Low-Carb Diet Basics
Diets, such as the Atkins, South Beach and Protein Power diets, are low in carbohydrates and high in proteins and fats. Compared to traditional weight loss diets, the Atkins-type diets contain about the same fat intake, but contain much less carbohydrate and more protein. Animal fats and proteins from meat and dairy products make up as much as 90 percent of the calories of these diets.
The body prefers to use carbohydrates as fuel and save fats for emergencies. Millions of years of development encouraged our genes to maintain and preserve fat stores. The body makes it easy to store fat, but makes it very difficult to lose it. For centuries, this served us well because people on the edge of starvation could survive for days on their own fat stores if they couldn’t find any food.
Our genes controlling metabolism and fat storage are identical to those of our ancestors thousands of years ago. Only, ancient humans didn’t have ready access to processed foods loaded with saturated fats and simple sugars, junk foods and the availability of fast food restaurants. Their diets were high in protein, monounsaturated fats and complex carbohydrates.

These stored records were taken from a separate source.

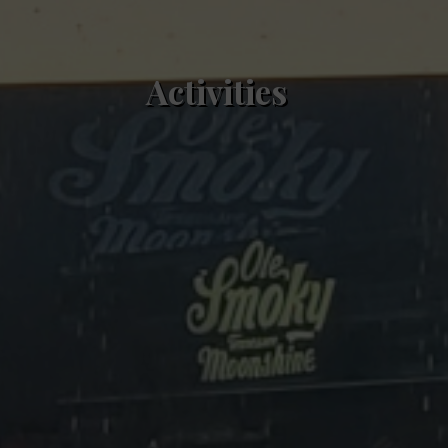
Activities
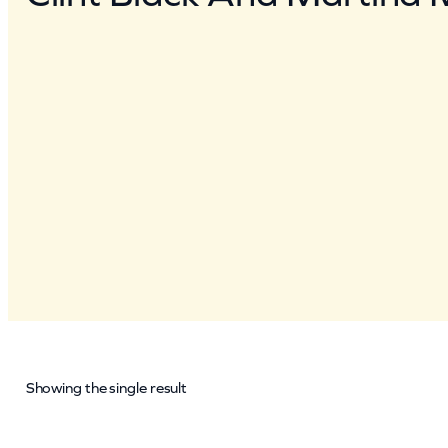
Showing the single result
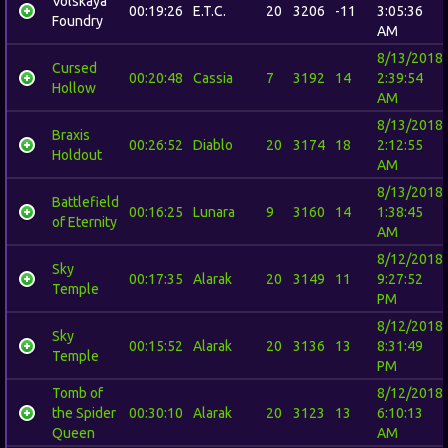
Volskaya
00:19:26
E.T.C.
20
3206
-11
3:05:36
Foundry
AM
8/13/2018
Cursed
00:20:48
Cassia
7
3192
14
2:39:54
Hollow
AM
8/13/2018
Braxis
00:26:52
Diablo
20
3174
18
2:12:55
Holdout
AM
8/13/2018
Battlefield
00:16:25
Lunara
9
3160
14
1:38:45
of Eternity
AM
8/12/2018
Sky
00:17:35
Alarak
20
3149
11
9:27:52
Temple
PM
8/12/2018
Sky
00:15:52
Alarak
20
3136
13
8:31:49
Temple
PM
Tomb of
8/12/2018
the Spider
00:30:10
Alarak
20
3123
13
6:10:13
Queen
AM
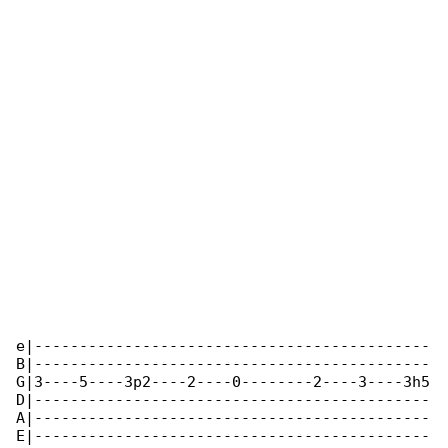
e|--------------------------------------------

B|--------------------------------------------

G|3----5----3p2----2----0--------2----3----3h5

D|--------------------------------------------

A|--------------------------------------------

E|--------------------------------------------
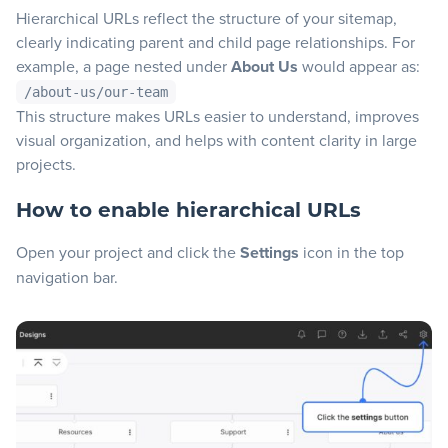
Hierarchical URLs reflect the structure of your sitemap,
Blog
clearly indicating parent and child page relationships. For
example, a page nested under
About Us
would appear as:
/about-us/our-team
+
Resources
This structure makes URLs easier to understand, improves
visual organization, and helps with content clarity in large
projects.
How to enable hierarchical URLs
Open your project and click the
Settings
icon in the top
navigation bar.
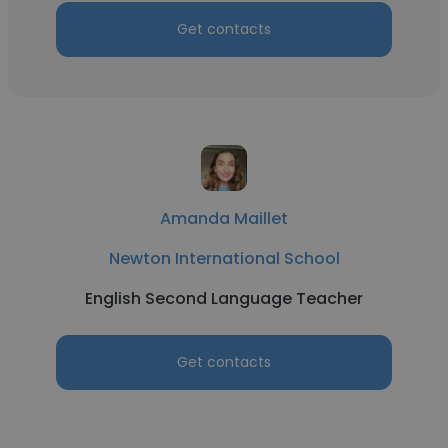
Get contacts
Amanda Maillet
Newton International School
English Second Language Teacher
Get contacts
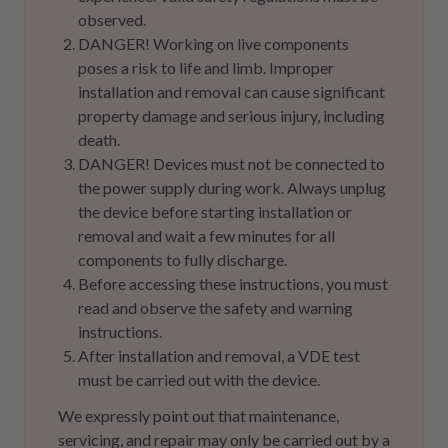
observed.
DANGER! Working on live components
poses a risk to life and limb. Improper
installation and removal can cause significant
property damage and serious injury, including
death.
DANGER! Devices must not be connected to
the power supply during work. Always unplug
the device before starting installation or
removal and wait a few minutes for all
components to fully discharge.
Before accessing these instructions, you must
read and observe the safety and warning
instructions.
After installation and removal, a VDE test
must be carried out with the device.
We expressly point out that maintenance,
servicing, and repair may only be carried out by a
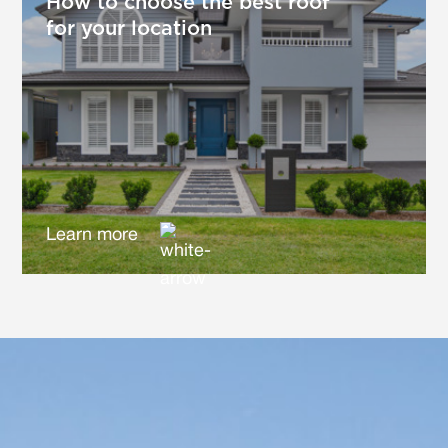
How to choose the best roof
for your location
Learn more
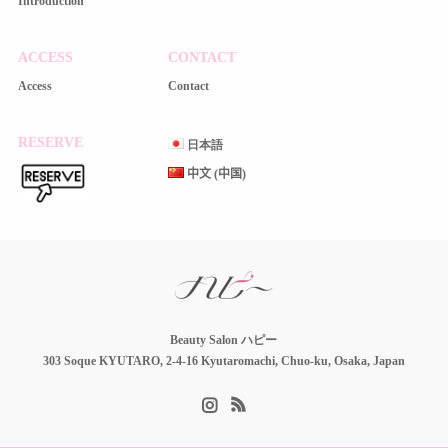
Introduction
ACCESS
CONTACT
Access
Contact
RESERVE
日本語
中文 (中国)
Beauty Salon ハピー
303 Soque KYUTARO, 2-4-16 Kyutaromachi, Chuo-ku, Osaka, Japan
Instagram
RSS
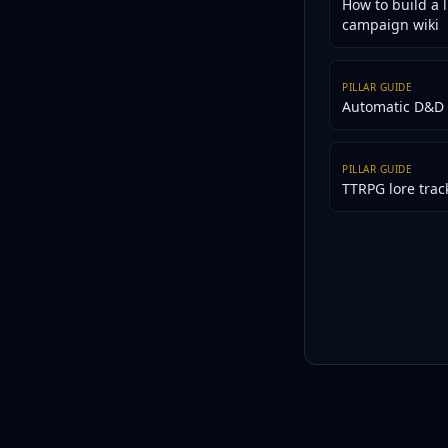
How to build a l
campaign wiki
PILLAR GUIDE
Automatic D&D 
PILLAR GUIDE
TTRPG lore trac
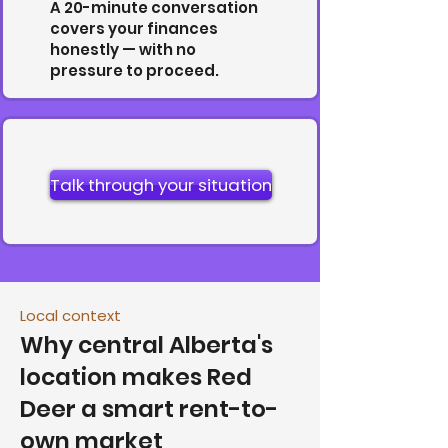
A 20-minute conversation
covers your finances
honestly — with no
pressure to proceed.
Talk through your situation
Local context
Why central Alberta's
location makes Red
Deer a smart rent-to-
own market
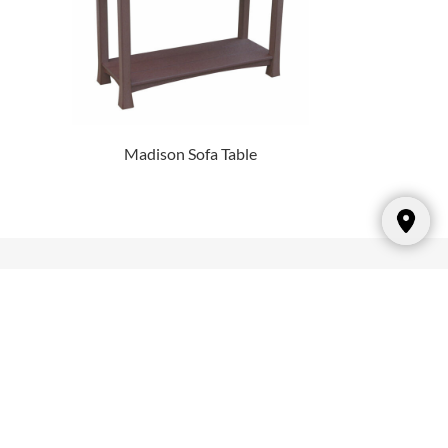
Madison Sofa Table
Hours
Sunday: CLOSED
Monday: 10:00am – 6:00pm
Tuesday: 10:00am – 6:00pm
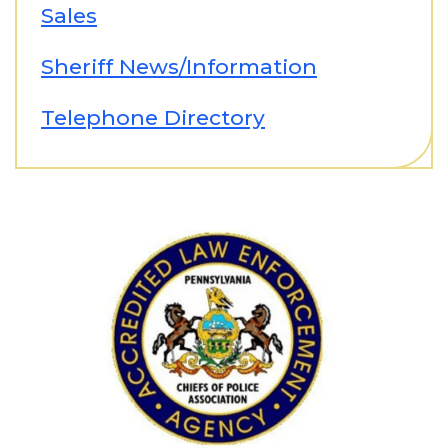
Sales
Sheriff News/Information
Telephone Directory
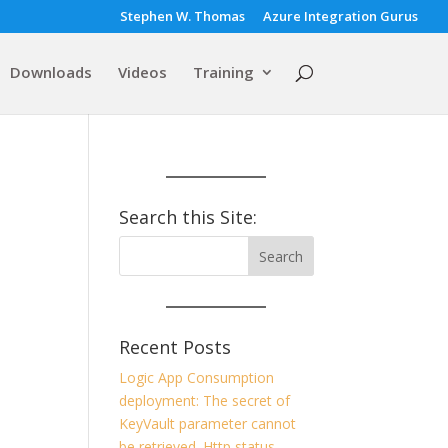
Stephen W. Thomas
Azure Integration Gurus
Downloads
Videos
Training
Search this Site:
Recent Posts
Logic App Consumption
deployment: The secret of
KeyVault parameter cannot
be retrieved. Http status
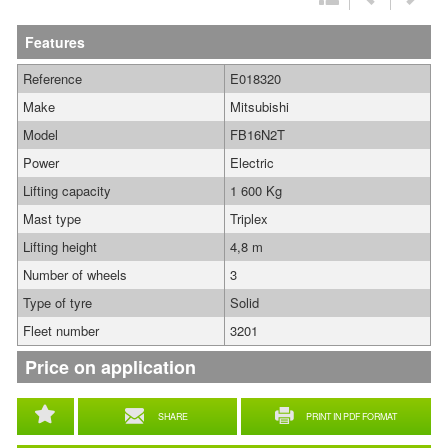
Features
Reference
E018320
Make
Mitsubishi
Model
FB16N2T
Power
Electric
Lifting capacity
1 600 Kg
Mast type
Triplex
Lifting height
4,8 m
Number of wheels
3
Type of tyre
Solid
Fleet number
3201
Price on application
SHARE
PRINT IN PDF FORMAT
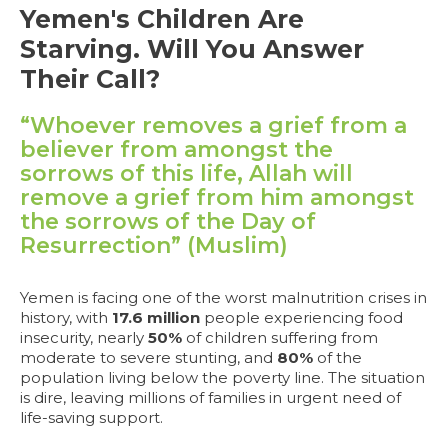
Yemen's Children Are
Starving. Will You Answer
Their Call?
“Whoever removes a grief from a
believer from amongst the
sorrows of this life, Allah will
remove a grief from him amongst
the sorrows of the Day of
Resurrection” (Muslim)
Yemen is facing one of the worst malnutrition crises in
history, with
17.6 million
people experiencing food
insecurity, nearly
50%
of children suffering from
moderate to severe stunting, and
80%
of the
population living below the poverty line. The situation
is dire, leaving millions of families in urgent need of
life-saving support.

The problem with simple sugars is that they stimulate insulin.
The pancreas secretes this hormone in response to high blood sugar levels. Insulin is essential for transporting sugar into the cells, but it also promotes fat storage. Insulin stimulates fat storage in fat cells by turning off an important chemical called hormone sensitive lipase that breaks down fat so the body can’t use it as a fuel. It also promote a chemical called acetyl CoA carboxylase that stimulate fat storage. An important goal of low-carb diets is to keep insulin release to a minimum. This allows your body to use more fat for energy and helps you lose weight.
The Atkins diet helped people lose more weight than people following a low-calorie mixed diet or a high-carbohydrate diet. Surprisingly, the Atkins diet reduced markers of heart disease, such as blood triglycerides and insulin resistance. Critics of the diet say weight loss caused the decrease in triglycerides rater than composition of the diet. The researchers counter by saying that weight loss is the purpose of the diets, so it is a positive finding that low-carbohydrate diets improve markers of heart disease.
People loss weight on low-carb diets mainly because they take in fewer calories than they use through metabolism and physical activity. Also, they lose more water while on the diet because they deplete carbohydrate stores from muscle tissue and the liver. The body stores carbohydrates as glycogen (blood sugars linked together). Each gram of glycogen is bound to three grams of water. Low carbohydrate intake depletes the glycogen stores, which causes considerable water loss.
Low-carb diets are high in protein, which help suppress appetite. Proteins are made from amino acids, which can be converted to sugar in the liver. Protein act like blood sugar timed release capsules to maintain energy levels and prevent hunger. The body produces chemical called ketones that suppress appetite (and give you bad breath). Also, high protein intake stimulates thermogenesis in which the body loses energy (calories) as heat rather that storing it as fat.
So, Atkins-type diets may work better than normal weight loss plans because ketones and sustained blood sugar levels suppress appetite and the high protein intake boosts metabolism and helps people burn more calories.